Les cantons ont désormais tous publié leur budget et leur planification financière et l'USS peut à nouveau présenter son analyse détaillée de l'état des finances cantonales. En plus des indicateurs généraux, nous avons examiné de plus près les domaines de dépenses qui sont en augmentation, comme la formation et les soins de longue durée.
La haute conjoncture économique des dernières années s'est aussi ressentie dans les caisses cantonales. Ainsi en 2018, les recettes fiscales des cantons ont augmenté globalement de 3,6 % par rapport à 2017, soit nettement plus que la croissance de la création de valeur. Pour 2020, la majorité des cantons continue de tabler sur une croissance des recettes fiscales, mais elle s'annonce nettement plus faible. Ce ralentissement s'explique en partie par des perspectives économiques un peu moins roses, mais il est aussi un signe avant-coureur de la mise en œuvre de la réforme fiscale RFFA dans les cantons (dans la plupart des cantons, les premières révisions des lois fiscales cantonales entreront en vigueur dès le 1.1.2020). Ainsi, sept cantons au total s'attendent même à une baisse des rentrées fiscales, malgré une économie en croissance. À Bâle-Ville, la baisse devrait être de près de 5 %. C'était pourtant l'un des cantons pour lesquels la réforme nationale semblait taillée sur mesure pour permettre une mise en œuvre sans incidence sur les revenus.
Baisse des excédents malgré le peu d'investissements
En 2020, les excédents budgétaires structurels (c.-à-d. le résultat du compte financier corrigé des fluctuations de la conjoncture et des fluctuations exceptionnelles) devraient diminuer dans 15 cantons sur 26. Logiquement, cela devrait découler d'une augmentation des dépenses d'investissements. En effet, d'une part, de nombreux domaines ont besoin d'investissements de taille (en particulier dans la formation et les soins de longue durée) et, d'autre part, le contexte persistant des taux d'intérêt bas ou négatifs ainsi que le ralentissement de l'économie appellent une politique active d'investissements. Pourtant, c'est tout le contraire qui se passe dans de nombreux cantons : selon les budgets présentés, les dépenses d'investissements devraient diminuer dans 12 cantons sur 26 en 2020. La détérioration des résultats structurels du compte financier ne s'explique donc pas par une politique active d'investissements, mais elle découle bien souvent des mises en œuvre cantonales de la RFFA. Cette évolution est préoccupante : la transformation des systèmes cantonaux de l'imposition des entreprises ne devrait pas être dévoyée dans le but de raviver la concurrence fiscale intercantonale à un niveau encore plus bas.

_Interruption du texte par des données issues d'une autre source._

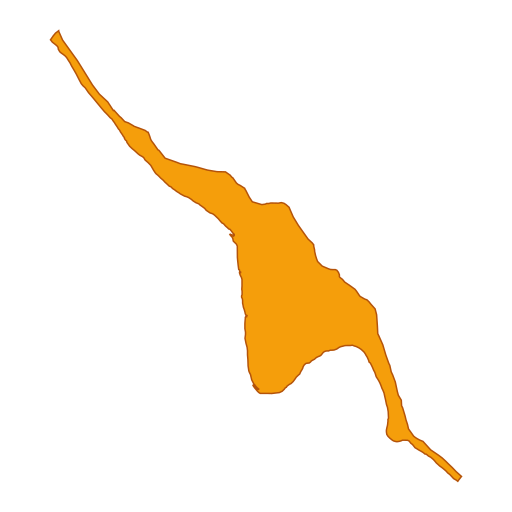 Dar al-Salam, Suhaj, Egypt
{"feature_id": "37247803B4319107870519", "entity_name": "Dar al-Salam", "entity_type": "district", "adm_level": 2, "iso_a3": "EGY", "parent_name": "Egypt", "parent_adm1": "Suhaj", "projection": "equal_earth", "projection_center": [32.033, 26.274], "detail": "fine", "context": "isolated", "style": "filled", "palette": "amber", "viewbox_px": 512, "rotation_deg": 0, "n_neighbors": 0, "source": "geoboundaries", "source_scale": "gbopen_adm2", "svg_char_len": 5699}
<svg xmlns="http://www.w3.org/2000/svg" viewBox="0 0 512 512"><path d="M50.5,39.8L50.8,40.1L52.3,42.1L53.7,43.2L55.5,44.6L57.2,46.1L58.1,47.4L58.3,49.2L59.8,51.8L61.2,53.0L62.8,54.1L64.9,55.7L66.6,57.5L68.4,60.4L70.0,62.8L71.6,66.0L73.5,69.2L76.2,73.9L79.0,79.4L81.2,83.6L83.0,85.8L85.2,87.8L88.5,92.6L92.8,97.6L95.6,101.0L101.2,107.8L104.5,111.7L107.6,114.8L110.2,117.7L112.0,119.1L113.2,121.0L114.5,122.7L115.5,124.4L116.9,126.4L118.5,129.0L119.5,130.0L120.4,131.8L122.6,135.0L123.5,136.6L124.4,137.5L124.4,138.3L124.9,139.2L125.5,140.1L125.9,140.4L126.4,140.7L126.7,141.5L127.0,142.5L128.5,144.6L129.6,146.2L132.1,148.6L134.3,150.4L136.4,152.3L138.0,153.8L139.8,155.2L142.2,156.5L143.7,157.6L145.1,160.0L148.1,162.6L150.8,165.4L153.5,170.1L155.2,172.7L156.2,173.9L157.5,174.9L158.9,176.2L160.8,178.2L163.2,180.2L164.9,182.1L167.0,184.0L169.3,186.2L170.8,186.7L172.7,188.6L174.7,189.9L176.6,191.4L178.9,192.8L180.4,193.9L184.5,196.1L186.9,196.8L188.7,197.6L191.4,199.4L193.1,200.9L195.9,202.7L198.7,203.8L199.4,204.4L200.2,205.2L201.2,205.8L203.1,207.2L204.7,208.4L206.2,210.3L208.4,211.8L210.0,212.9L212.5,213.7L214.4,215.0L216.3,216.8L218.3,218.7L220.2,221.0L221.9,222.9L223.1,223.5L223.9,224.1L225.5,226.0L227.7,227.9L228.6,228.9L230.1,229.4L230.8,230.3L231.9,231.7L232.9,233.1L234.2,234.3L234.2,235.6L233.4,236.1L233.0,235.1L231.5,234.8L230.4,234.2L229.9,234.4L230.5,235.5L231.9,236.8L232.8,238.5L233.3,241.1L234.5,242.3L236.3,244.0L237.3,246.0L237.4,257.5L237.7,260.9L237.9,262.7L238.1,264.7L238.4,267.1L238.7,269.4L239.4,269.8L239.7,271.6L240.6,272.0L240.6,272.6L239.5,272.9L240.3,275.3L241.4,277.4L242.0,279.5L242.0,286.1L241.8,289.2L242.1,291.3L242.1,294.6L241.6,295.9L241.6,297.2L242.4,298.9L242.6,300.8L242.6,303.2L243.0,305.0L243.4,307.2L244.2,309.4L245.0,312.3L245.3,313.8L245.9,315.2L246.2,315.2L247.0,315.5L246.6,316.8L245.7,316.7L245.3,317.3L245.3,318.4L245.0,322.1L244.9,323.7L244.9,328.6L245.5,332.1L245.5,334.5L245.0,338.3L246.0,343.3L247.1,347.3L247.5,350.7L247.5,355.0L247.9,359.6L248.1,365.9L248.8,370.8L249.4,372.4L250.5,374.6L251.7,379.8L253.2,382.7L253.9,384.1L254.7,384.7L255.0,385.4L256.5,387.1L257.3,387.9L258.7,389.0L258.6,389.4L257.8,389.3L257.4,388.9L256.6,388.8L255.7,387.8L255.0,387.1L254.7,386.1L253.9,385.2L253.2,385.1L253.0,385.5L253.7,386.5L254.6,387.8L257.6,391.4L258.4,392.1L259.2,392.8L260.3,393.4L262.5,393.4L265.8,393.4L267.9,393.4L271.6,393.5L274.9,393.1L277.4,392.8L279.3,392.6L282.1,391.3L284.2,389.3L285.4,387.7L286.3,387.3L287.0,386.2L288.1,385.3L289.2,384.5L291.1,383.5L293.1,381.6L294.9,379.2L296.3,377.1L298.4,375.1L299.7,374.0L300.7,371.7L301.7,370.1L302.6,368.5L303.2,366.6L304.1,365.1L305.1,364.1L306.0,363.4L307.9,363.1L309.2,363.0L310.5,362.0L311.4,360.9L312.8,360.1L314.5,359.2L315.6,358.2L316.4,357.5L318.2,356.6L319.8,356.0L320.8,355.4L321.7,354.4L322.5,353.3L323.3,352.4L324.4,351.6L325.7,351.1L327.2,350.9L328.3,351.0L330.3,350.2L331.9,350.2L334.1,350.0L336.8,349.0L339.1,347.4L340.7,346.7L343.1,346.1L344.9,345.6L347.1,345.5L350.3,345.5L352.4,345.2L354.4,346.0L356.2,346.5L359.0,347.9L361.2,349.4L362.5,350.6L364.0,352.0L365.2,353.7L366.1,355.4L367.2,357.1L368.6,360.3L369.1,362.1L370.3,363.0L371.4,365.1L372.5,367.4L373.6,370.1L374.8,372.3L375.6,374.7L376.2,376.7L377.9,379.3L379.0,381.2L380.0,383.2L381.0,385.6L381.9,388.2L382.8,390.0L384.0,392.9L384.8,396.6L385.5,399.6L386.5,404.5L387.5,407.5L388.2,411.7L388.5,418.1L387.9,419.7L388.0,421.1L387.8,422.4L387.7,423.8L387.4,425.7L386.9,427.6L386.4,430.1L386.4,431.9L386.8,434.4L388.0,436.3L390.0,438.3L392.1,440.0L393.5,440.9L395.2,441.4L396.1,441.6L397.0,441.7L399.1,441.4L400.9,440.9L402.5,440.2L405.0,440.2L407.7,440.3L409.2,441.1L410.9,443.3L412.5,444.5L414.1,446.5L415.0,447.7L416.6,448.6L418.8,450.0L421.2,451.3L423.3,452.6L424.9,454.0L426.3,454.2L428.4,456.0L430.8,457.3L433.4,459.5L435.1,461.4L436.3,462.9L438.1,464.5L439.7,466.0L442.1,467.7L443.7,469.0L446.0,471.0L447.8,473.0L449.8,474.5L451.5,476.3L453.6,478.6L456.4,480.2L457.8,481.3L458.7,480.0L459.4,479.1L461.5,476.4L461.1,476.1L456.1,471.6L452.4,467.7L448.3,463.8L445.7,461.2L442.1,457.9L438.5,455.2L430.7,449.9L423.0,441.4L419.8,440.1L417.2,438.7L415.2,437.4L413.6,436.1L408.5,428.9L407.5,424.4L406.0,419.9L405.1,416.1L402.6,407.7L401.6,405.8L401.3,400.2L398.3,395.2L397.3,391.4L395.3,382.0L392.7,375.0L391.2,371.8L389.8,365.4L388.8,363.4L385.8,355.0L382.8,344.8L378.8,335.8L377.8,333.8L377.7,332.6L377.4,326.2L376.6,314.7L375.1,308.9L371.0,304.3L368.9,301.7L366.9,299.8L366.3,299.6L364.8,299.1L360.1,296.4L359.1,295.1L356.5,291.2L355.0,289.3L351.3,286.6L344.6,282.0L342.5,279.4L339.9,277.4L339.4,276.7L339.4,274.8L338.4,272.3L337.4,271.0L336.9,270.3L335.3,269.6L332.7,269.6L331.2,269.5L330.6,269.5L328.5,268.8L323.8,266.8L322.2,266.1L317.6,261.5L316.6,258.9L315.6,255.7L314.6,251.2L314.6,250.0L313.7,246.1L313.7,244.8L312.2,242.9L308.0,239.0L298.3,225.3L293.2,216.9L289.6,208.6L289.1,207.3L286.0,204.6L284.0,203.3L281.3,202.6L278.2,203.2L276.5,203.1L276.0,203.1L270.8,203.0L268.7,203.5L266.5,203.5L265.5,204.1L261.8,204.6L252.3,201.8L249.8,198.0L249.3,197.3L245.7,190.2L245.2,189.6L244.7,188.3L242.6,187.0L240.5,185.6L237.9,184.3L236.4,183.0L232.8,177.8L231.7,177.1L230.2,175.2L225.5,171.9L222.9,171.8L217.1,171.7L207.6,170.1L205.0,169.4L197.7,167.3L195.0,166.6L184.0,164.4L180.3,163.7L176.7,162.3L165.1,158.2L159.0,150.4L157.9,149.8L153.8,143.9L151.8,141.3L150.7,139.4L149.7,136.2L148.2,132.3L147.7,132.3L145.1,130.4L141.4,129.0L134.1,126.3L133.1,125.6L128.4,122.9L124.7,121.6L121.1,117.7L119.5,116.4L114.0,110.3L113.4,110.6L107.7,101.9L99.4,94.2L92.4,84.9L81.4,67.1L77.2,60.4L62.6,40.1L59.0,32.0L58.8,31.5L58.7,30.7L55.4,33.2L54.5,34.4L53.5,35.5L50.5,39.8Z" fill="#f59e0b" stroke="#b45309" stroke-width="1.5"/></svg>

Grosse erreur budgétaire, grosse fortune
Dans ses publications antérieures sur les finances cantonales, l'USS avait déjà constaté que l'exactitude de la budgétisation laissait à désirer dans presque tous les cantons. Ceux-ci se montrent en effet presque toujours trop pessimistes dans leurs budgets et se retrouvent systématiquement avec de meilleurs résultats. Ces erreurs budgétaires ont même empiré dans l'exercice financier 2018 et atteignent 5,5 % en moyenne suisse (c.-à-d. que les comptes des cantons sont, concernant les recettes globales, de 5,5 % supérieurs aux résultats budgétisés). L'USS constate également de façon répétée que les cantons noircissent systématiquement le tableau, non seulement en établissant leur budget, mais aussi lorsqu'ils font état de leur fortune. Souvent, l'endettement est grossi parce que la fortune n'est pas prise en compte en lien avec la dette brute ou, à tout le moins, pas dûment comptabilisée. Correctement déclarée, la fortune nette consolidée des cantons (fortune moins dettes brutes) se montait à presque 32 milliards de francs en 2017. Elle a continué d'augmenter de 10 % entre 2017 et 2018 pour atteindre près de 35 milliards de francs (!).